OUTA is pleased with the ruling by Judge Mojapelo today that Cosatu Secretary General Zwelinzima Vavi’s suspension was illegal. “From the start of OUTA’s tumultuous history, Zwelinzima has been a source of constant reassurance and support to us, notwithstanding our contrasting ideological backgrounds,” said Wayne Duvenage. “He exemplified the ‘civil courage’ that OUTA is calling for and although Cosatu was not a co-applicant in our court challenge, his energy and calls for action to end the ill-conceived e-toll plan helped us enormously.
A month after Mr Vavi’s illegal suspension in August last year, it was OUTA’s turn to experience setback when the Supreme Court of Appeal refused to condone OUTA’s late application to have e-tolling declared unlawful. Cast by circumstances into unlikely co-belligerents, he encouraged OUTA not to give up, despite losing our appeal. He helped us to re-strategize and mature within the larger civil society space, which has added still further credibility to OUTA. Given that e-tolling is now obviously in terminal decline, South Africa is in desperate need of principle & people centered leadership from people like Zwelinzima”.
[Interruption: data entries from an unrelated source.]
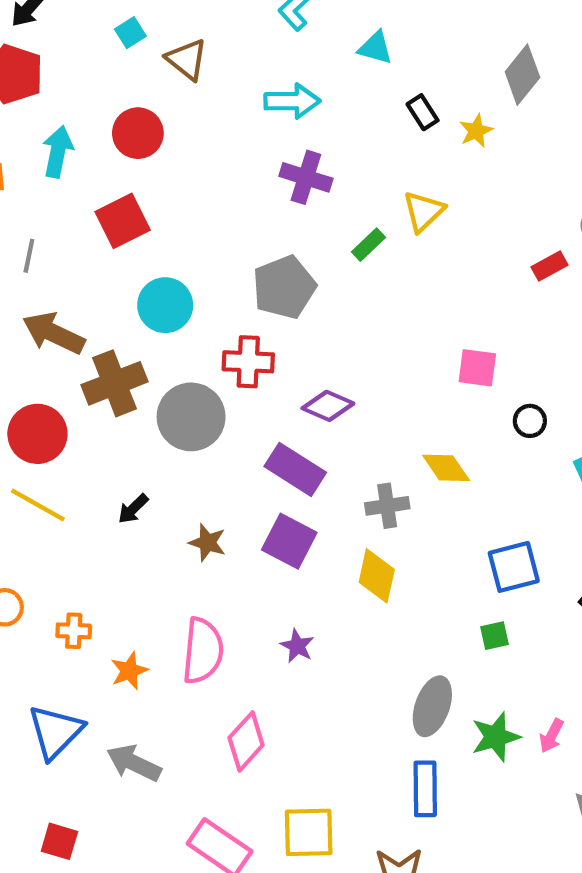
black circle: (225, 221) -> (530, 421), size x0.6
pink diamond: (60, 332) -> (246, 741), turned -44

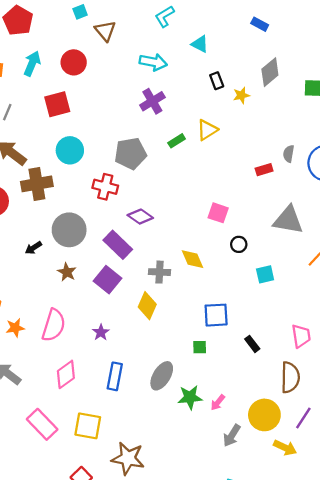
purple cross: (306, 177) -> (152, 101), turned 30
gray circle: (191, 417) -> (69, 230), moved
blue rectangle: (425, 789) -> (115, 376), moved

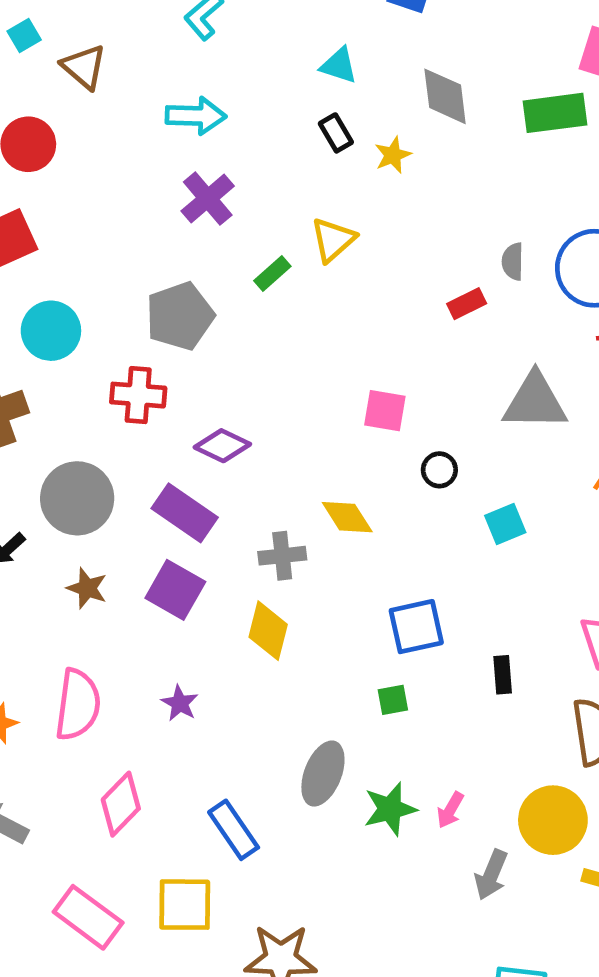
cyan triangle: (200, 44) -> (339, 66), moved
gray diamond: (270, 72) -> (445, 96), turned -48
black rectangle: (252, 344) -> (503, 675), turned 42
blue rectangle: (115, 376) -> (234, 830), moved, turned -36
OUTA wishes to also remind the public that Judge Mojapelo happened to also be the sitting judge when a motorist was charged for refusing to pay toll fees for using the N4 road in 1997. Judge Mojapelo found the accused not guilty because he successfully argued that the road in question was not a toll road as defined in the relevant statue, because of Sanral’s failure to engage in a meaningful public consultation process before it was declared a toll road, and that he was not therefore liable for the toll fee. The judgment was handed down in 2006 and will be a key legal precedent to support the defense of the first e-toll objector who is prosecuted by Sanral for refusing to pay e-toll. John Clarke OUTA consultant says “Sanral learned nothing from that judgment and when the GFIP roads were declared toll roads in 2008, Sanral again neglected to ensure that “communication must in fact be effective and genuine for consultation to take place” and that “consultation must allow reasonable opportunity to both sides … to communicate effectively and achieve the purpose for which prior consolation is prescribed” as Judge Majapelo. “We urge anyone contemplating conscientious refusal to pay their e-toll bills to study that judgment carefully to satisfy themselves whether or not that judgment speaks to their situation as well,” advises Clarke.
A summary of Judge Mojapelo’s 2006 judgement is available on OUTA’s website.